Each line below that contains "Italiassa" should be counted. Give only the total.
==== Dataset excerpts
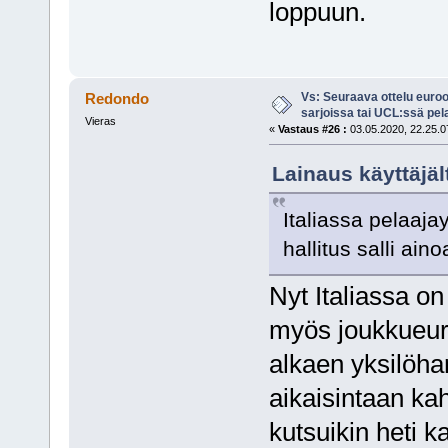
loppuun.
Vs: Seuraava ottelu euro
Redondo
sarjoissa tai UCL:ssä pel
Vieras
«
Vastaus #26 :
03.05.2020, 22.25.0
Lainaus käyttäjäl
Italiassa pelaaja
hallitus salli ain
Nyt Italiassa on
myös joukkueurh
alkaen yksilöhar
aikaisintaan ka
kutsuikin heti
========
Answer box>
2